Household object change records
--

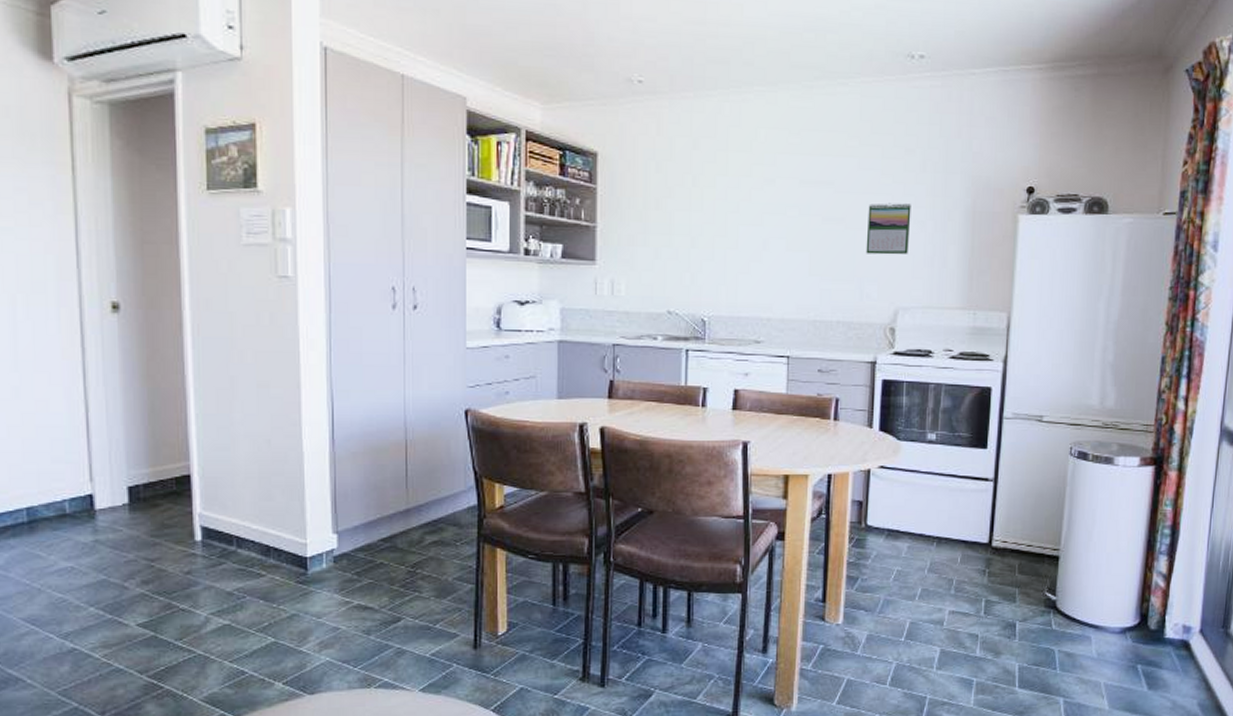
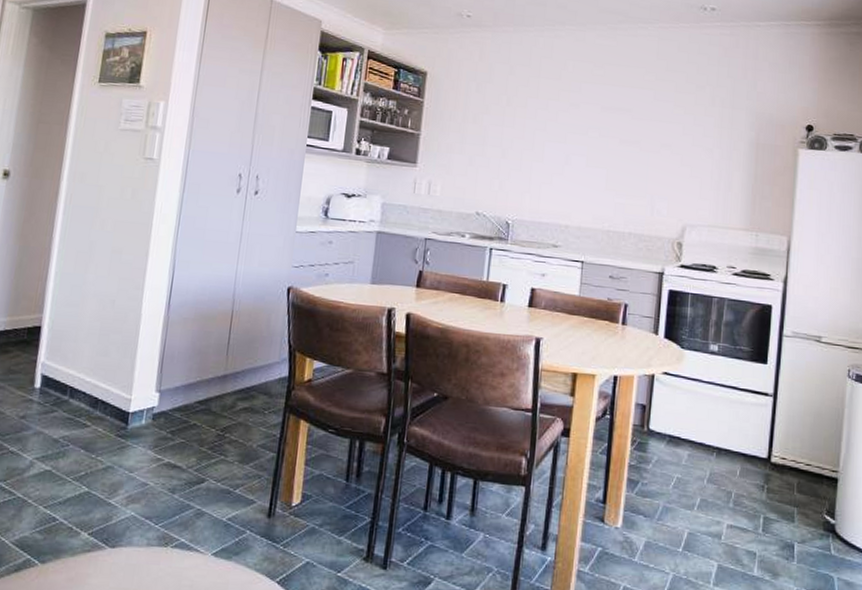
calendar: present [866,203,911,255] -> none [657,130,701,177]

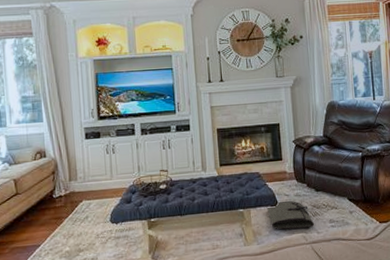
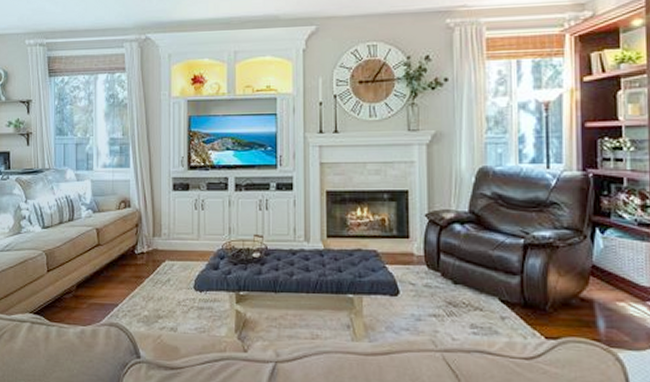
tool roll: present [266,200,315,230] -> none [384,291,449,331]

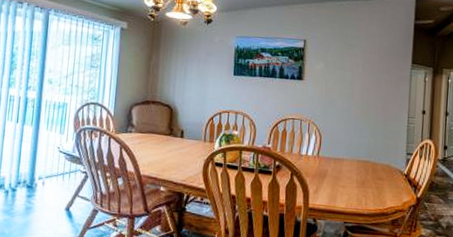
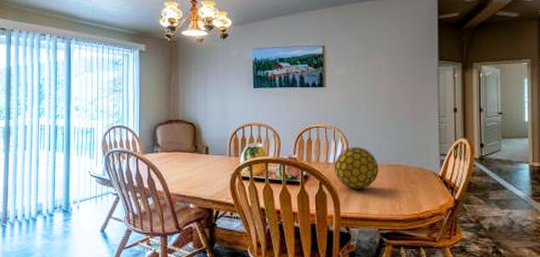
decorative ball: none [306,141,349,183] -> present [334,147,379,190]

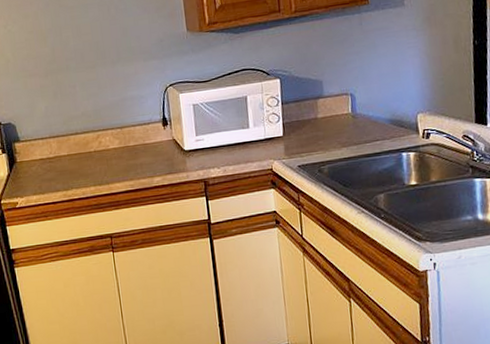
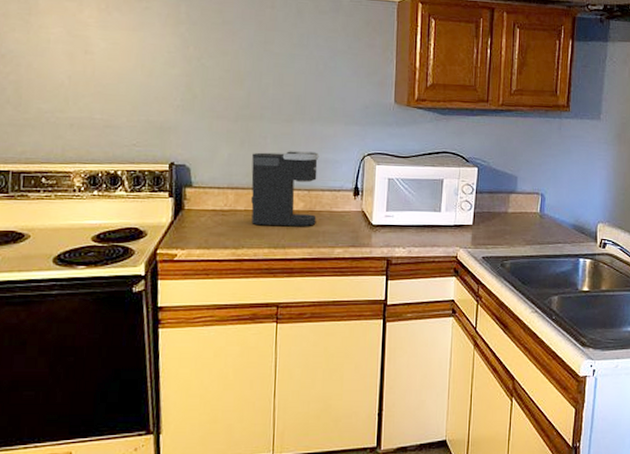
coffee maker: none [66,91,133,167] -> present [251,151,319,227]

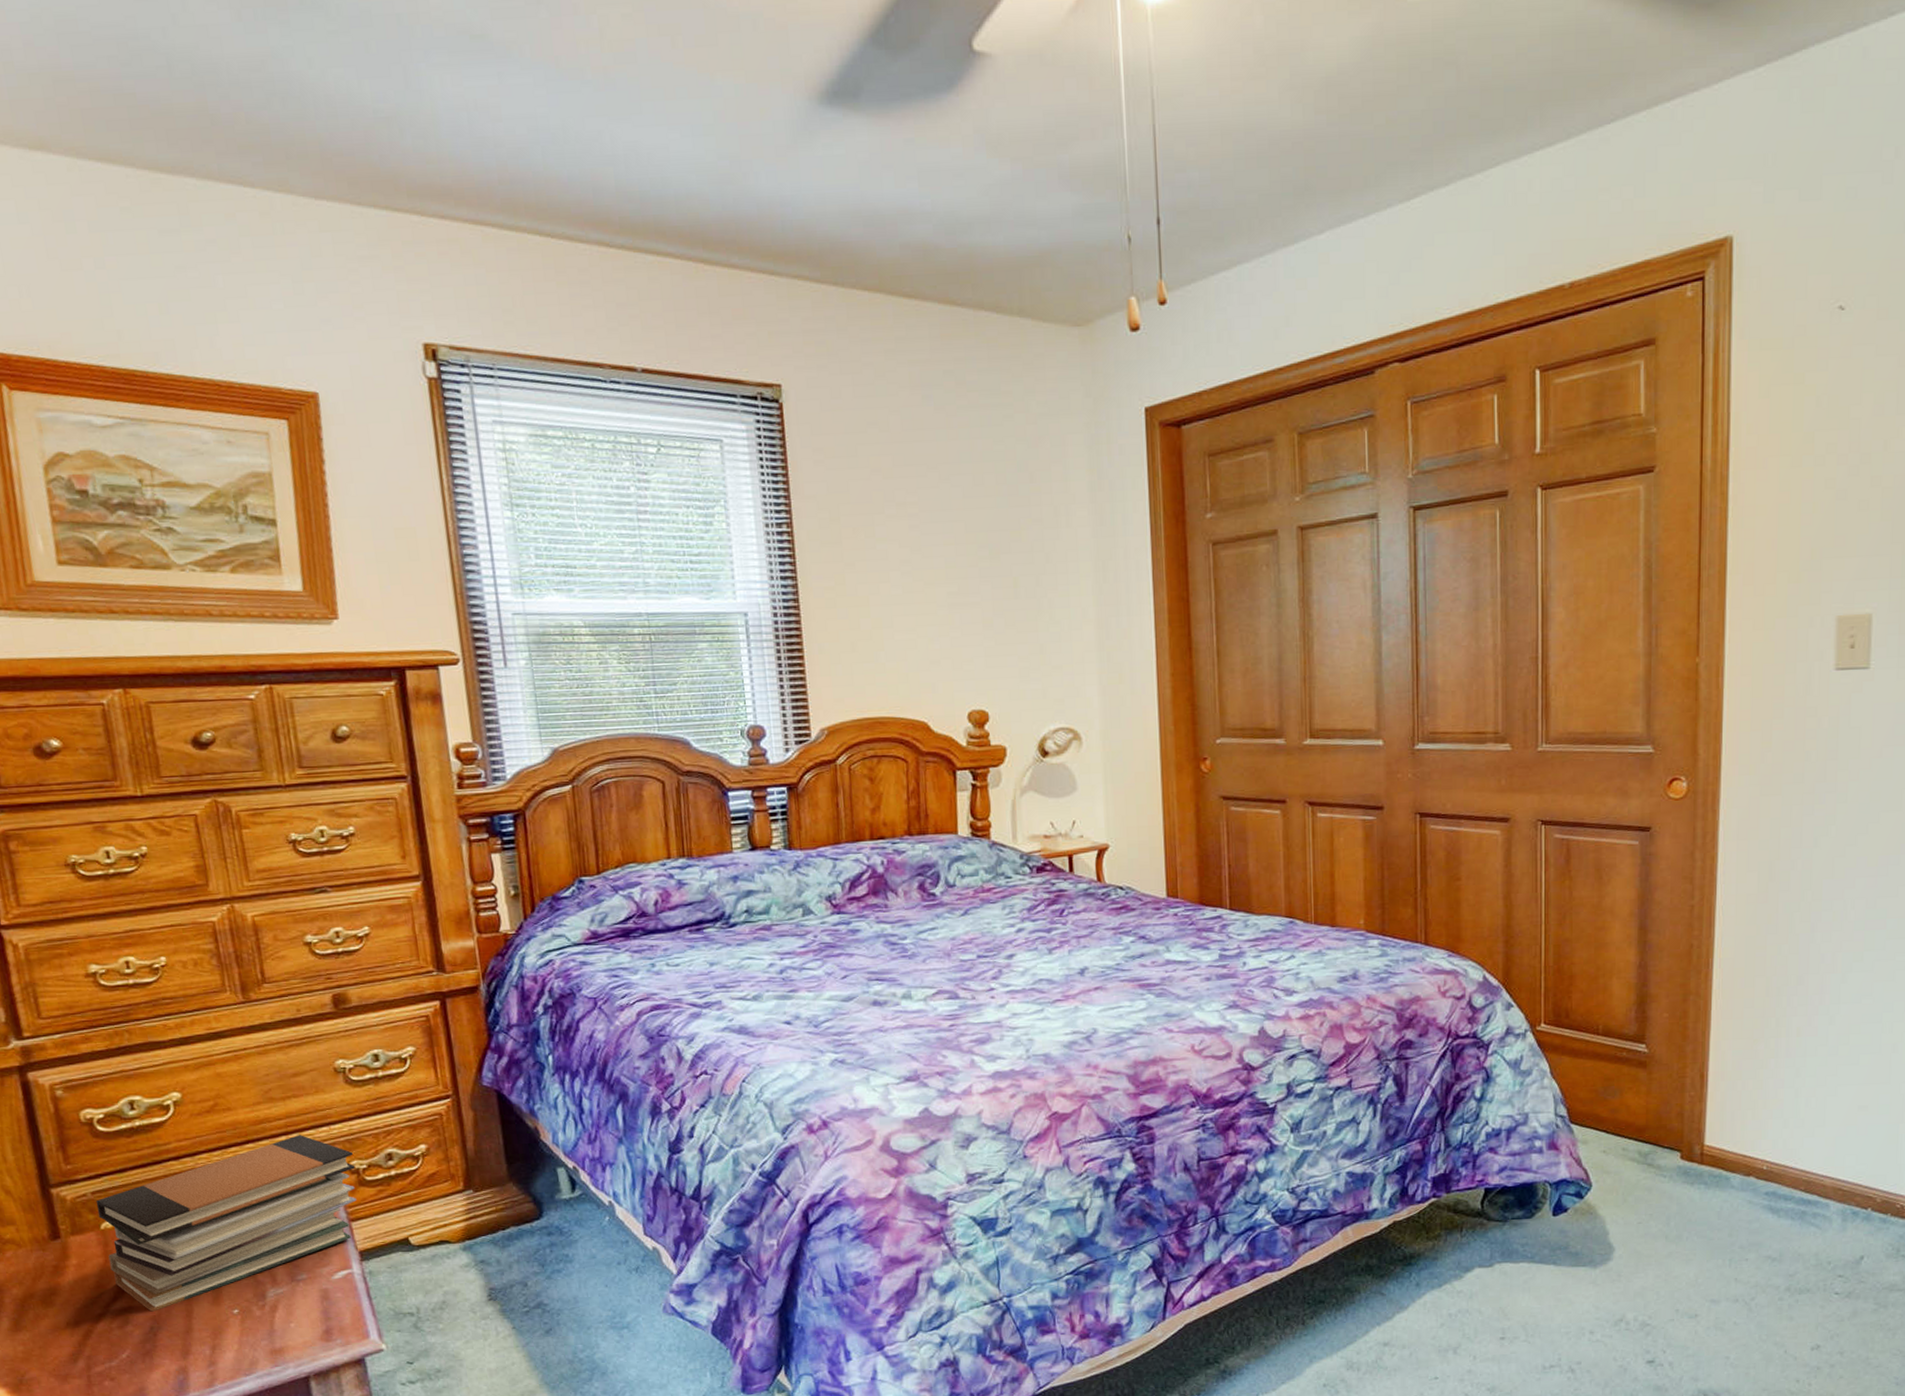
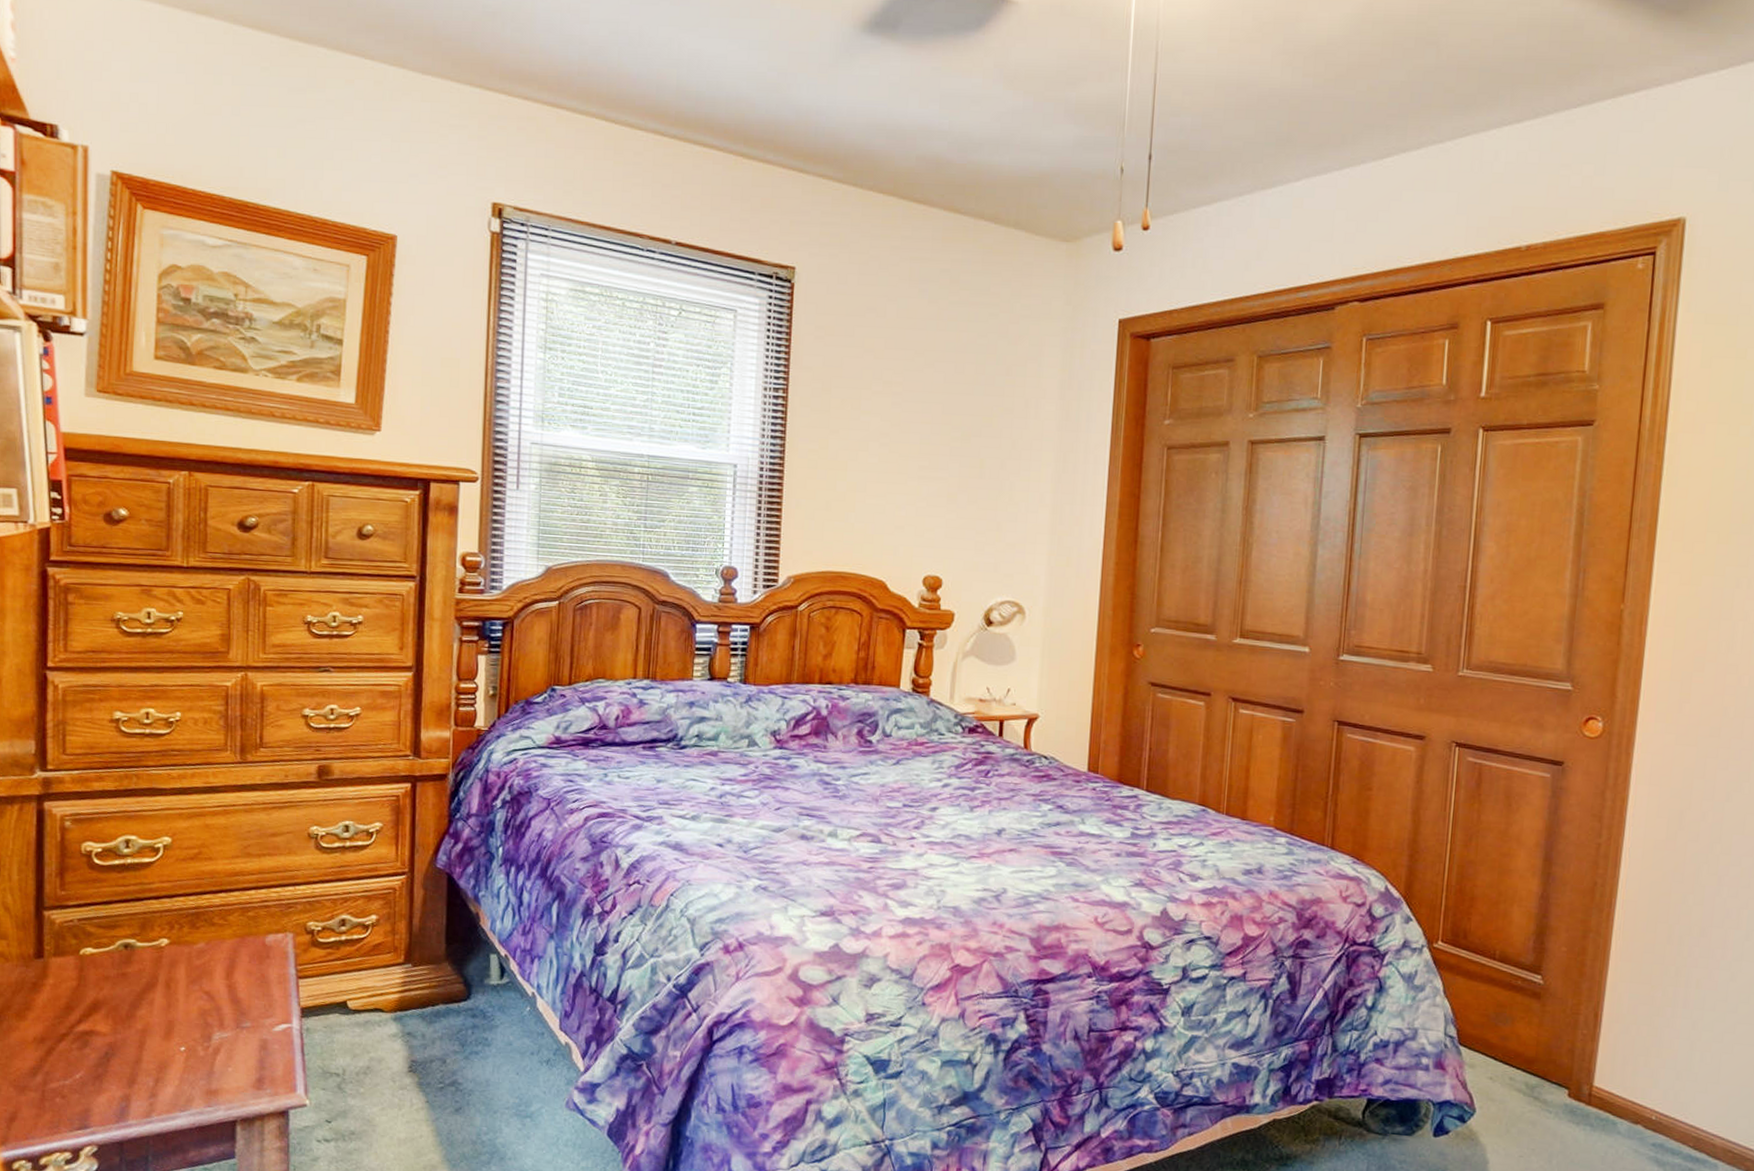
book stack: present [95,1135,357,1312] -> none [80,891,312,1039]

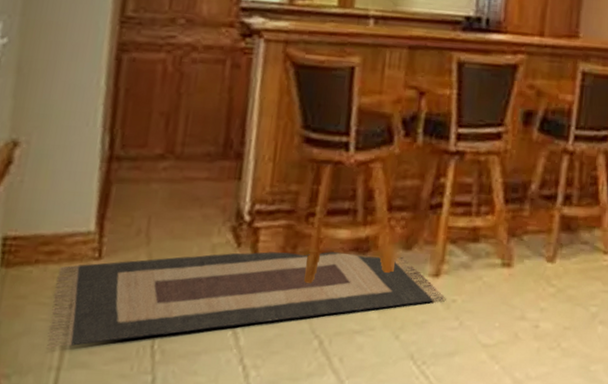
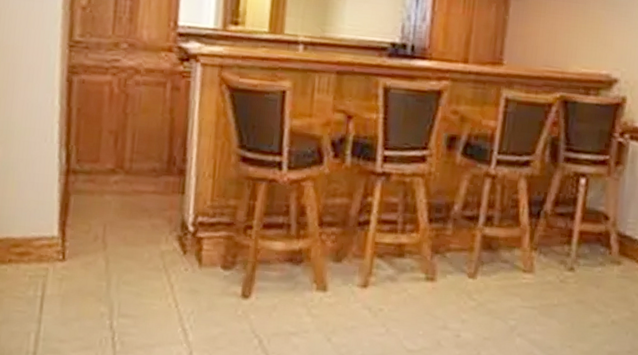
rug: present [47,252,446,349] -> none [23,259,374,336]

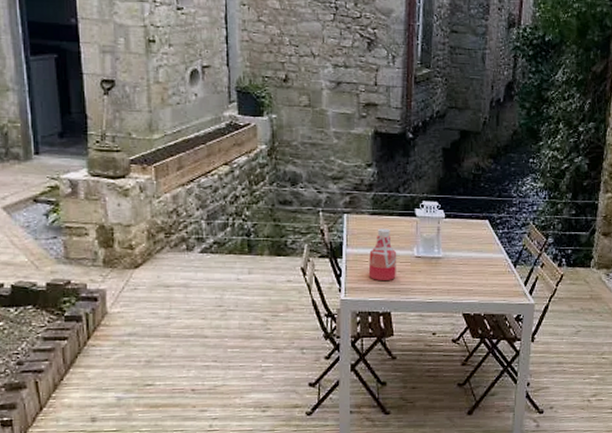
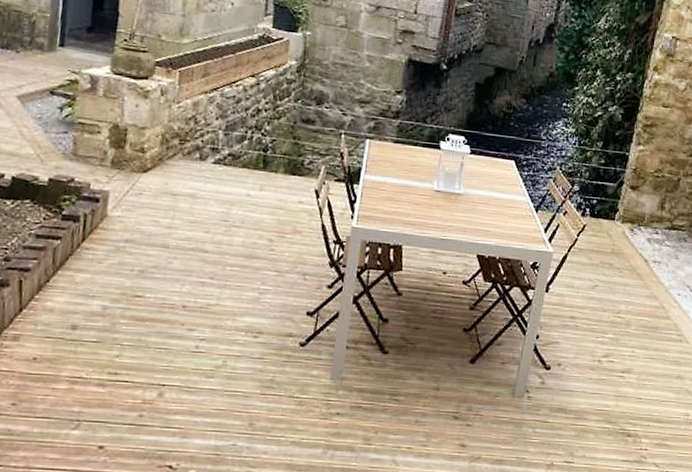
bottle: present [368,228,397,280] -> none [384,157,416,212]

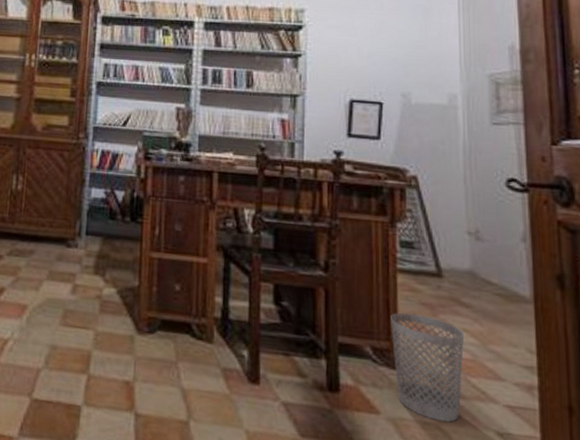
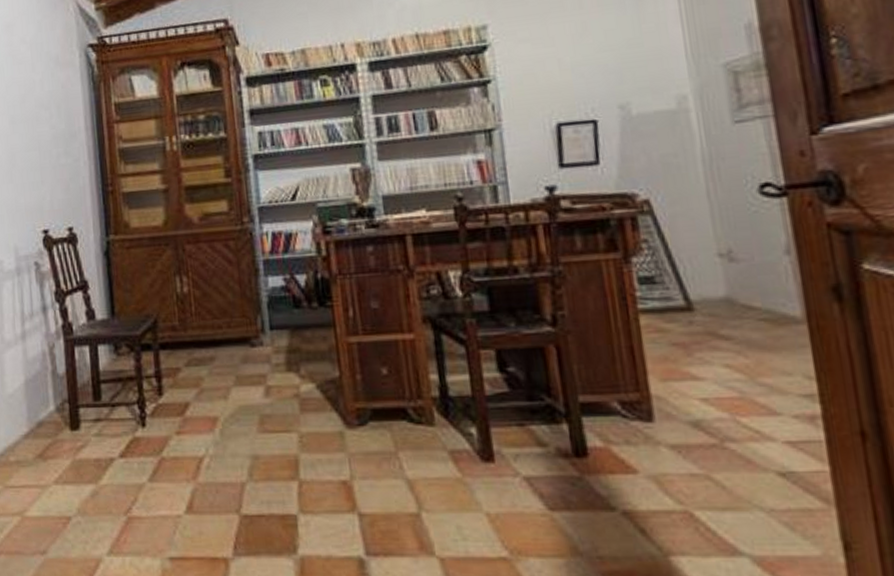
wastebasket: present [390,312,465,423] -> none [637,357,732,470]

--

• [WORK TO BE COMPLETED]:
Only one thing is required: an exact printout of the lines from the line containing "rug: present [47,252,446,349]" through the last line of the records, pictures excluded.

• [TASK SOLUTION]:
rug: present [47,252,446,349] -> none [23,259,374,336]

bottle: present [368,228,397,280] -> none [384,157,416,212]

wastebasket: present [390,312,465,423] -> none [637,357,732,470]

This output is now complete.